KEYLINE became an eMail only A/C around early 2018 after Virgin Media offered a new 100Mbps service via RFoG.

As there is still no FTTC or FTTP in our street from Openreach - we remain unable to return to Plusnet / BT / EE.

I did offer to pay to keep the Plusnet emails alive but that was repeatedly declined.

So the crunch is our account is 20+ year old and perhaps it is a very unloved account,
could it be our configuration lacks something critical that other active Plusnet broadband accounts have ?

I am very happy to migrate to Greenby and back to a funded email service.

But it has to work without the current failures to Microsoft and latterly sending single emails to Talk Talk & Tiscali fails too.


Philip

Phillip,

Is the 100% failure to the same email addresses?

Does sending to single addressee also fail?

Do these emails have a specific reply to address?  Is it the same as the sending domain?

The age of the mailbox is not likely to have any material concern.

For the avoidance of doubt, is your connection to the SMTP server authenticated?  I’m presuming that given you are a business, you are not connected to Plusnet’s network.

Again clutching at straws, are you sending from the default mailbox or a secondary mailbox?

@plusnettony 

Is there anything you can think of which might explain the reported experience, which we have missed?  Is there sufficient information here to look at the mail logs which would be helpful?

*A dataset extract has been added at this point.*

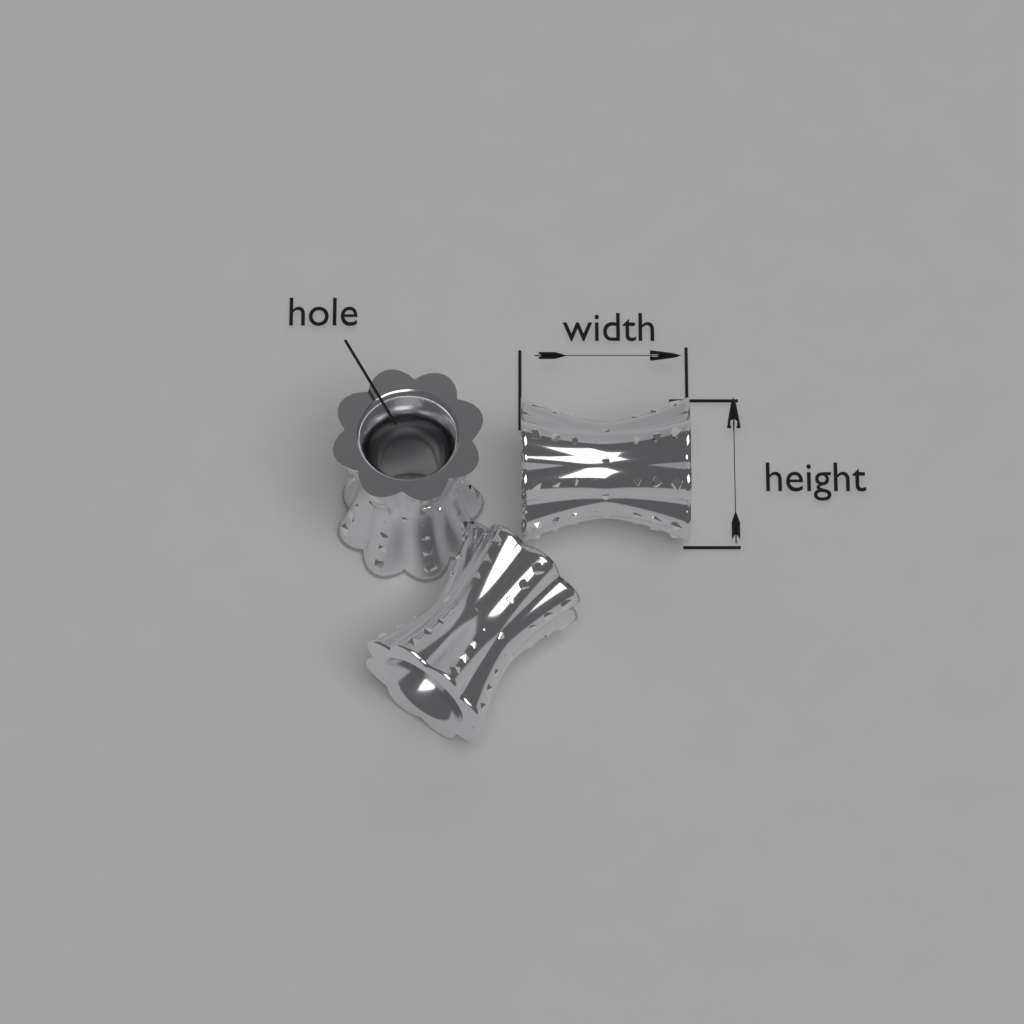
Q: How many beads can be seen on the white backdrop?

When we send to our customers there are typically 5 or 6 email destinations and it is
the same trustees with Microsoft accounts repeatedly failing to deliver.

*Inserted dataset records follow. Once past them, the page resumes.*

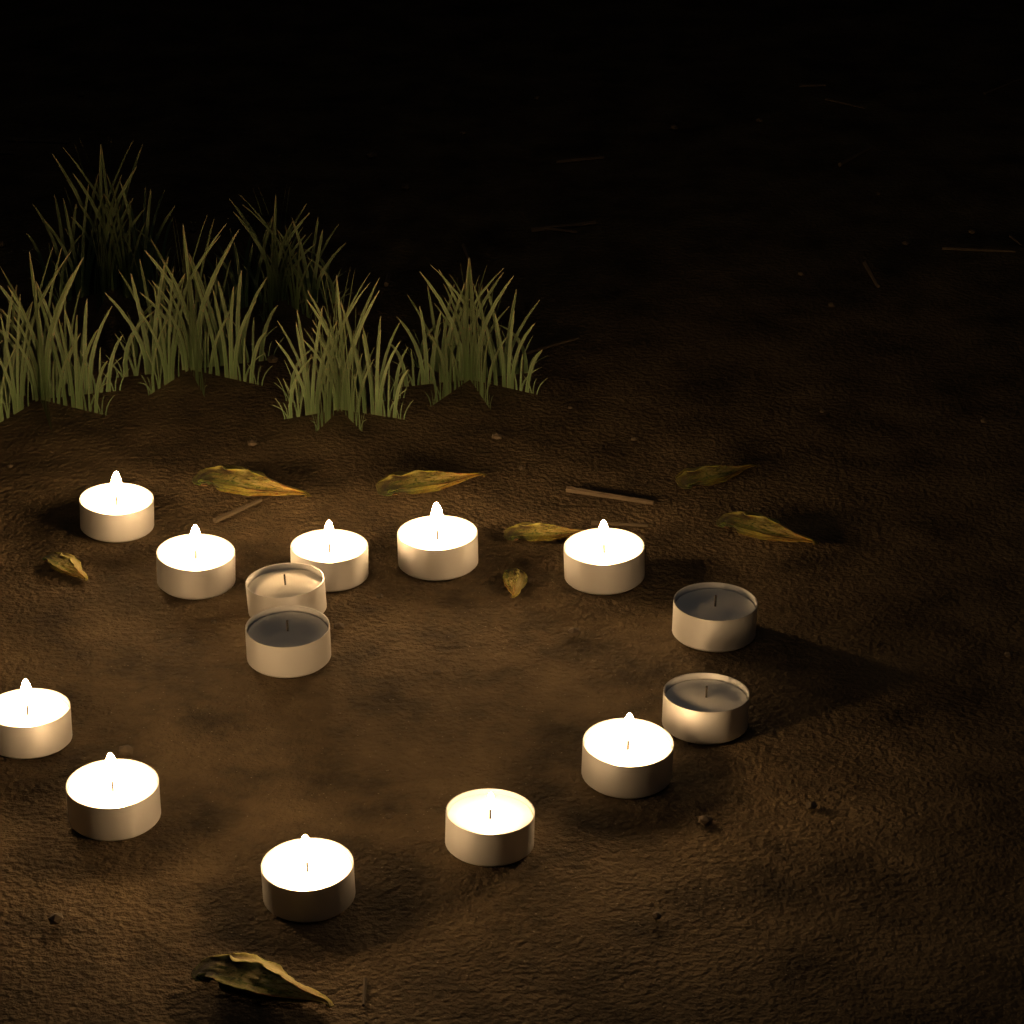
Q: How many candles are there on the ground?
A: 14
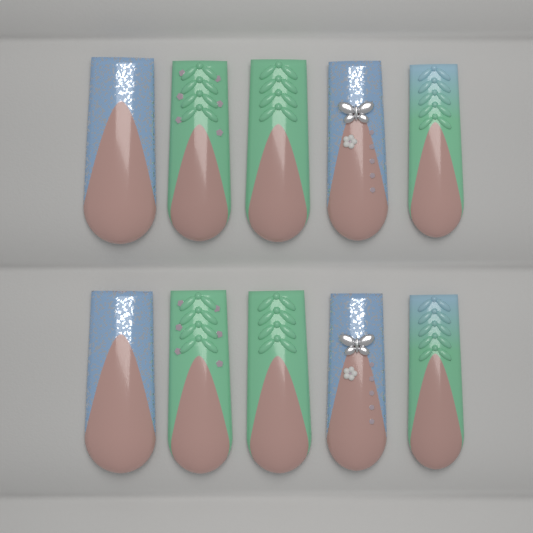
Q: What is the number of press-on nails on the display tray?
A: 10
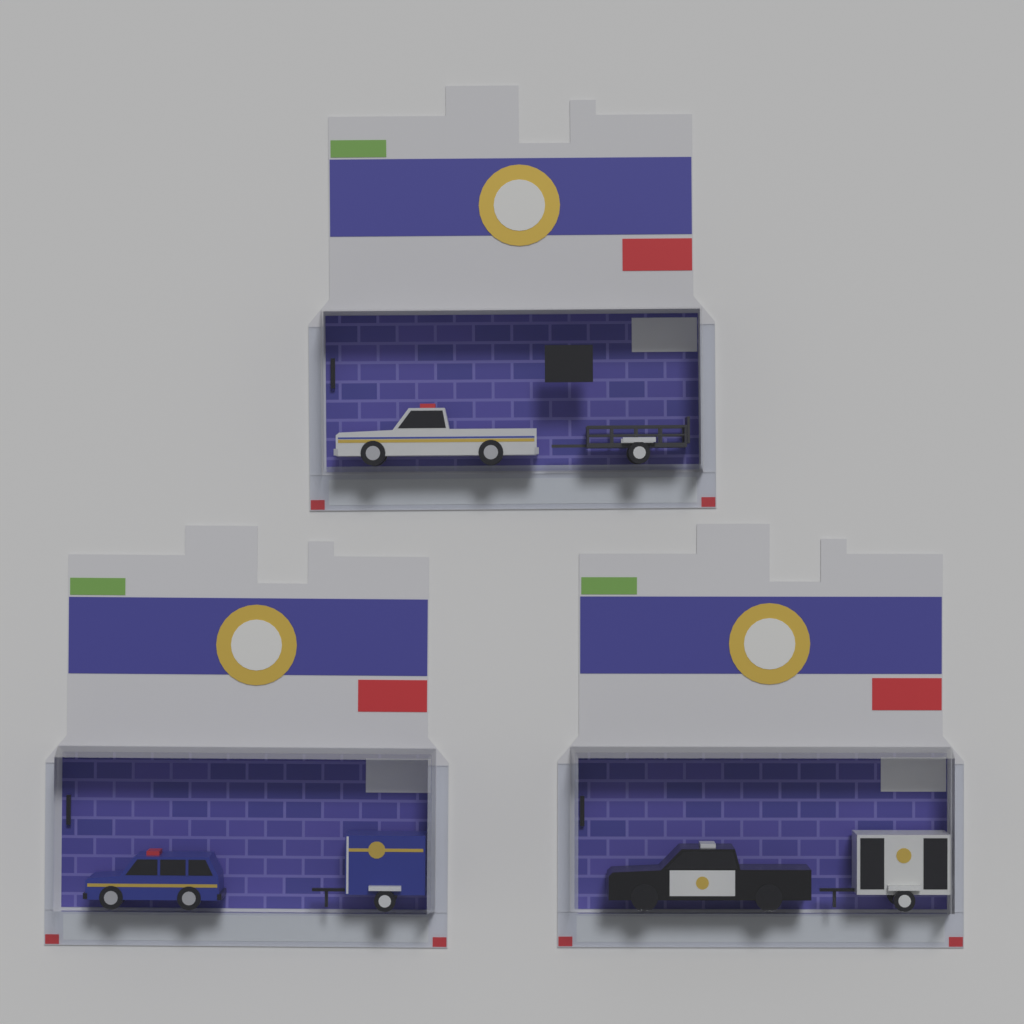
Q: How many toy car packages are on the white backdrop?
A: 3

As a test, I just sent a single email just to my son, he has hotmail.co.uk account and in 15+ mins I have not had a rejection so it looks to have delivered.  He is on business in Italy, so I do expect any reply.

We do not set a Reply address.

Using Reply writes back to the originator in the normal manner.  


For all our email accounts we connect to all SMTP servers with same credentials as for the POP3 / IMAP server
and we send via SMTP via port 465 to be 100% sure of using encryption.  

The single email message to my son's hotmail.co.uk worked & his unexpected reply came back to me.

Really odd then.

Not a 100% failure.

Starts to play into the space of playing “games” with emails which look as though they are from a mailing list with no unsubscribe option.

Sorry I think I’ve asked, but I’m down the pub on the phone and it’s easier to ask again than look: are the addressees TO or bcc’d?  The latter wound hide from the hotmail service that you are sending to multiple addressees.

Reading Microsoft’s bulk sender “rule book” it is not clear at what point they will enforce the use of unsubscribe links.

A key consideration of this working from elsewhere is the scope of the bulk sender assessment.

Hope Tony has some insight,

The email did work when a single Microsoft destination is involved, that was the case that is noted as being resolved.

Our emails addresses are always in the To:     

We are writing the a body of charity trustees and they are all required to read / review / approve  the materials.

If BCC was used that would be of no use, the trustees would not be able to Reply openly sharing their comments or approvals.

Regarding the bulk sender, we are not a bulk sender perhaps averaging 5 emails a week per trustee body, these are emails about property management or repairs or residents, almost never have any links, only a very simple text signature with Name and Contact details, may have small word documents or occasional images of items in need of repair.

I am not getting back rejections about spam / bulk sending & I did not think that was the use of DKIM.

Regarding Unsubscribe from trustee emails, the only practical option is to resign as a trustee,
processing these emails / documents is the trustees main job, delivering the material to the trustees is our job
& what we are paid to do.  Hence it remans a concern that what has worked so well for man years is not a problem.